The Asset Purchase Agreement contains certain termination rights that could be exercised by the Company or the Seller. Either party may terminate the Asset Purchase Agreement if the Closing has not occurred by February 15, 2017 if the conditions to Closing have not been satisfied by such date, except that a party cannot terminate the Asset Purchase Agreement if the failure of the Closing to occur is due to the failure of such party to perform its covenants, agreements and conditions under the Purchase Agreement. In addition, either party may terminate the Asset Purchase Agreement if the other party breaches any representations, warranties, covenants and other agreements that would cause the obligations of such party not to be satisfied and such breach is not cured by February 15, 2017.


Subject to satisfaction of the conditions described above and assuming the Asset Purchase Agreement is not terminated, the Acquisition is expected to close in the fourth quarter of 2016 or in early 2017.

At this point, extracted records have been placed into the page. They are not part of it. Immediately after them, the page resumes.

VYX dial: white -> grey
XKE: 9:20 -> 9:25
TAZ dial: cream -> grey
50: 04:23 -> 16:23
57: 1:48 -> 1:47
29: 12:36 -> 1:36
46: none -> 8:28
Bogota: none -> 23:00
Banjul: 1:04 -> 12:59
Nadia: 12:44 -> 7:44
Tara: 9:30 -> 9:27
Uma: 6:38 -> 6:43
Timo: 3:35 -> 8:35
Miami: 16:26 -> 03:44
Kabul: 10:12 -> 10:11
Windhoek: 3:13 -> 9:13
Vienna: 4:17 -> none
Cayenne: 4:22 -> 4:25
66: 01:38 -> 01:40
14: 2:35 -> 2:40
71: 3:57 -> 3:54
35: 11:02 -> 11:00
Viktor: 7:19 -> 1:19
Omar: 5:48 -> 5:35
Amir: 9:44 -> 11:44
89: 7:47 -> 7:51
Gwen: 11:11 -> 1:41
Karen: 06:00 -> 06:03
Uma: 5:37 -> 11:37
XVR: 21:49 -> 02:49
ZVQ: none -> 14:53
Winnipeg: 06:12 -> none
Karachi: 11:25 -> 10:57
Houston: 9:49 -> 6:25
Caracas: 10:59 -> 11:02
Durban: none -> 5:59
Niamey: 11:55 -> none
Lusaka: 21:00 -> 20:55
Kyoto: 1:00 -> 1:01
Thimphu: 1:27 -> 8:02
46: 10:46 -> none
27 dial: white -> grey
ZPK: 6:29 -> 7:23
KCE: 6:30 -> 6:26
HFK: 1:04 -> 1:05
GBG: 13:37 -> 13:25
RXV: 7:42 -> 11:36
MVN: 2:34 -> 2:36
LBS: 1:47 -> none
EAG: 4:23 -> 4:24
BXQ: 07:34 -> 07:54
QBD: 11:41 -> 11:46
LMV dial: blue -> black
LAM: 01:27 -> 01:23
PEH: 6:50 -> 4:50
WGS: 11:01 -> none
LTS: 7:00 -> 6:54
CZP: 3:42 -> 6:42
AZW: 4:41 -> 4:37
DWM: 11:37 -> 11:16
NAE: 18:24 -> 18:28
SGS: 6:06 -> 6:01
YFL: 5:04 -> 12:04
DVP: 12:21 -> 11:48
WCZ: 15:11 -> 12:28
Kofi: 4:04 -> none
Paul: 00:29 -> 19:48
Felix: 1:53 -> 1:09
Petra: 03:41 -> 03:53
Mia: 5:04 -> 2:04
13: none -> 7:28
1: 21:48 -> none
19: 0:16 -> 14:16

The Asset Purchase Agreement will provide stockholders with information regarding its terms, and the Company intends to file the Asset Purchase Agreement as an exhibit to the Company’s next Form 10-Q. The Asset Purchase Agreement is not intended to provide any other financial information about the Cemex Target Business. The representations, warranties and covenants contained in the Asset Purchase Agreement were made only for purposes of that agreement and as of the dates specified therein; were made solely for the benefit of the parties to the agreement; may be subject to qualifications and limitations agreed upon by the parties; and may be subject to standards of materiality applicable to the contracting parties that differ from those that may be viewed as material to investors. Investors should not rely on the representations, warranties and covenants or any description thereof as characterizations of the actual state of facts or condition of the parties or any of their respective subsidiaries or affiliates. Moreover, information concerning the subject matter of the representations, warranties and covenants may change after the date of the Asset Purchase Agreement, which subsequent information may or may not be fully reflected in public disclosures by the Company.

 

Item 7.01. Regulation FD Disclosure.

On September 12, 2016, the Company issued a press release announcing the execution of the Asset Purchase Agreement. A copy of the press release is furnished as Exhibit 99.1 to this Current Report. In accordance with General Instruction B.2 of Form 8-K, the information set forth in this Item 7.01 and in Exhibit 99.1 is deemed to be furnished and shall not be deemed to be “filed” for purposes of Section 18 of the Securities Exchange Act of 1934, as amended (the “Exchange Act”).

 

Item 9.01. Financial Statements and Exhibits.

 

  (d) Exhibits.

In accordance with General Instruction B.2 of Form 8-K, the information set forth in Exhibit 99.1 is deemed to be furnished and shall not be deemed to be “filed” for purposes of Section 18 of the Exchange Act.

 

Exhibit Number

     

Description

99.1     Press Release dated September 12, 2016 issued by Eagle Materials Inc. (announcing the execution of the Asset Purchase Agreement).


SIGNATURES

Pursuant to the requirements of the Securities Exchange Act of 1934, the registrant has duly caused this report to be signed on its behalf by the undersigned hereunto duly authorized.

 

EAGLE MATERIALS INC.
By:  

/s/ James H. Graass

  James H. Graass
  Executive Vice President, General
  Counsel and Secretary

Date: September 14, 2016


INDEX TO EXHIBITS

 

Exhibit Number

     

Description

99.1     Press Release dated September 12, 2016 issued by Eagle Materials Inc. (announcing the execution of the Asset Purchase Agreement).